Growth Slows In U.S. Due to Consumers Spending Less

The largest economy in the world, cooled off during the second quarter due to very little growth in jobs that in turn prompted Americans to cut back spending. Local and state governments also made cutbacks adding to the problem. The gross domestic product increased at an annual rate of 1.5% for the latest quarter. The GNP is the value of goods and services that are produced in the country.

The U.S. Department of Commerce showed on Friday that household purchases grew at their slowest rate in over a year. Household purchases account for almost 70% of the GDP.

The looming tax changes in the U.S. and the debt crisis in Europe threatens to halt any expansion in the economy and is hurting revenue at companies from Proctor & Gamble to UPS. Policy makers at the Federal Reserve, led by Ben Bernanke, its Chairman, will meet in the coming week to discuss the possibility of further stimulus measures to help boost growth along with decreasing unemployment. The unemployment rate has not fallen below 8% in over three years.

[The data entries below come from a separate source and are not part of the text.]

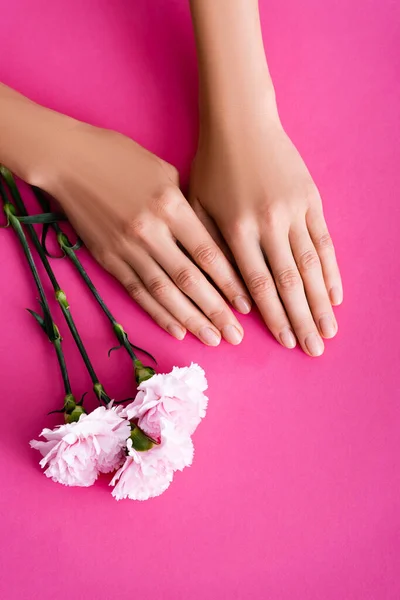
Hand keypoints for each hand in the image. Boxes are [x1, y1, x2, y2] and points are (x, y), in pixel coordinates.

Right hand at [34, 120, 250, 344]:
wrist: (68, 160)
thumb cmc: (121, 157)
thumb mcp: (164, 172)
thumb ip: (187, 208)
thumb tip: (208, 242)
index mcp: (170, 205)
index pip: (208, 254)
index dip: (230, 283)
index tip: (247, 305)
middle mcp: (150, 231)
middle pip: (190, 280)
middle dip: (216, 311)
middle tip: (236, 336)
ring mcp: (127, 248)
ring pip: (164, 292)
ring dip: (190, 320)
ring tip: (212, 340)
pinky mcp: (108, 258)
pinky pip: (137, 291)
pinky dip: (158, 313)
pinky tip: (177, 330)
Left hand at [189, 109, 342, 355]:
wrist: (240, 122)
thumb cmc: (211, 168)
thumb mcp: (197, 207)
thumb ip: (211, 251)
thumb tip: (233, 298)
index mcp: (236, 229)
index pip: (259, 285)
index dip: (274, 317)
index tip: (285, 342)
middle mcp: (269, 223)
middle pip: (289, 282)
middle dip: (303, 320)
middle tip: (315, 350)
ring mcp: (294, 211)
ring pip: (312, 266)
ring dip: (322, 302)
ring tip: (330, 332)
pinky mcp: (311, 199)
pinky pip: (325, 241)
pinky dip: (332, 270)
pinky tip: (337, 294)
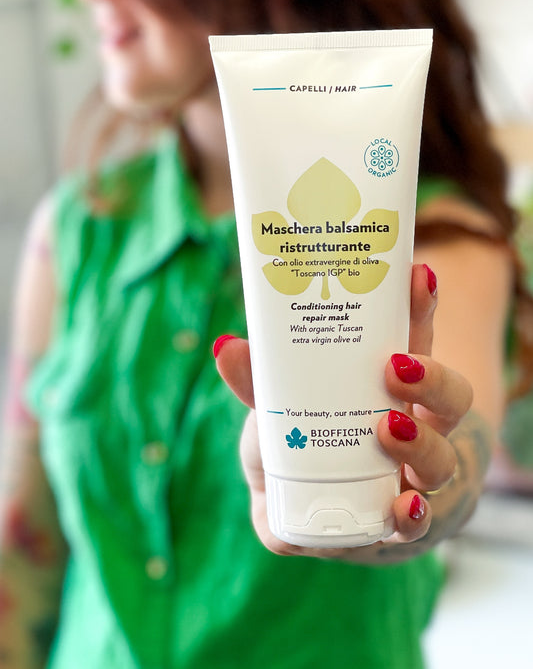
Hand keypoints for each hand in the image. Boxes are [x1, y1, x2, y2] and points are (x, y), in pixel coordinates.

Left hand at [215, 263, 472, 561]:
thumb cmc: (301, 448)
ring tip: (389, 428)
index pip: (416, 344)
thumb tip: (227, 347)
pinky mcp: (396, 527)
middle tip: (395, 365)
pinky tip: (404, 506)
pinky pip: (416, 525)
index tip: (416, 275)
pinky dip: (411, 515)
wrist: (309, 519)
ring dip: (421, 444)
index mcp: (391, 391)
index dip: (421, 310)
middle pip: (450, 399)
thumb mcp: (278, 410)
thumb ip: (257, 384)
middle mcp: (415, 431)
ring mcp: (413, 480)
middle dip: (431, 378)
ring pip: (442, 461)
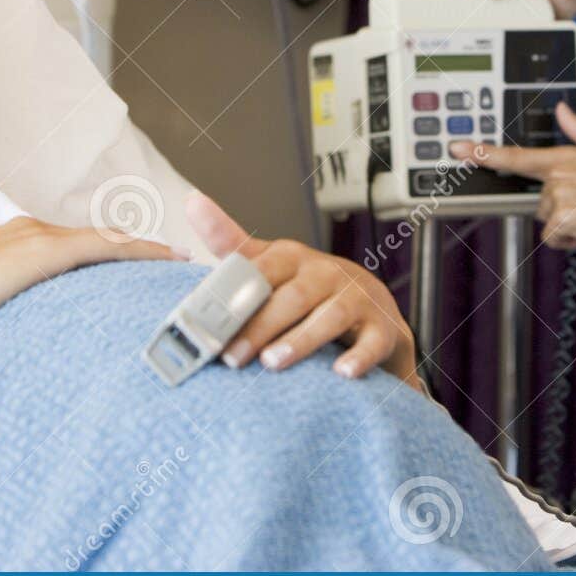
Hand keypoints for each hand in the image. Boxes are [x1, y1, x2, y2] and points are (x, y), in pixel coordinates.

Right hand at [0, 215, 181, 349]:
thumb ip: (5, 314)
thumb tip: (20, 344)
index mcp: (12, 241)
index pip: (73, 245)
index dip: (109, 254)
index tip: (138, 264)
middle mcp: (29, 231)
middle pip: (96, 239)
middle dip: (134, 251)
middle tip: (171, 264)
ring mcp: (38, 237)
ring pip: (107, 240)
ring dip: (144, 253)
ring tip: (176, 264)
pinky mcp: (47, 251)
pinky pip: (106, 247)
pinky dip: (139, 252)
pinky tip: (165, 260)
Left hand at [184, 191, 420, 389]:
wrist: (374, 309)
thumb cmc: (312, 289)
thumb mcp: (273, 264)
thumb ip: (233, 243)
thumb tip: (192, 203)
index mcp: (294, 258)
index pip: (263, 270)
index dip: (235, 295)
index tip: (209, 320)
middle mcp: (327, 273)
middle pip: (292, 297)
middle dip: (260, 326)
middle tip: (232, 356)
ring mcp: (357, 299)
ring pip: (330, 317)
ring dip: (301, 340)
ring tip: (273, 362)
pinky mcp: (383, 328)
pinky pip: (372, 342)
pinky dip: (359, 357)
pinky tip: (341, 373)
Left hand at [451, 105, 575, 247]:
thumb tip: (563, 109)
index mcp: (564, 156)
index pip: (515, 155)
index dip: (483, 152)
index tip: (456, 148)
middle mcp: (557, 174)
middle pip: (540, 202)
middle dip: (562, 210)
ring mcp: (559, 195)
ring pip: (548, 222)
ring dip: (569, 226)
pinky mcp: (564, 217)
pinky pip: (554, 238)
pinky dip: (571, 240)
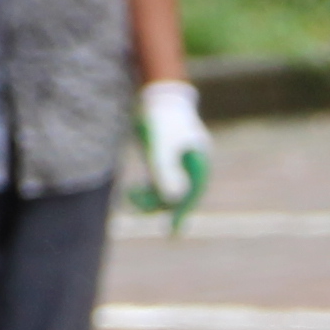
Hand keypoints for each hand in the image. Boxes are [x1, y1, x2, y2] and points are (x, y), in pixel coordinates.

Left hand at [134, 79, 211, 224]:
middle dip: (157, 202)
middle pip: (178, 195)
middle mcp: (191, 165)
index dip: (181, 215)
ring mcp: (179, 163)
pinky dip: (148, 191)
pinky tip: (135, 192)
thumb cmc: (163, 118)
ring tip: (132, 194)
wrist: (159, 93)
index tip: (173, 235)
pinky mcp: (165, 160)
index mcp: (198, 162)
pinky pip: (159, 183)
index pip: (191, 194)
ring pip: (167, 191)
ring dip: (150, 198)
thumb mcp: (161, 146)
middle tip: (135, 199)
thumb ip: (166, 172)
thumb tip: (172, 201)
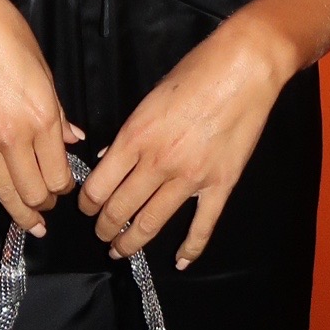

A Barclay’s Capital economist said the country would not bust free of the moderate growth it is been in for some time. He says that growth existed but it was slow, although not fragile and a modest pickup would occur in the second half of the year.

The report on the GDP left the door ajar for President Obama for reelection in a campaign that has been dominated by concerns over the economy. This election is thought to be the closest presidential race in decades.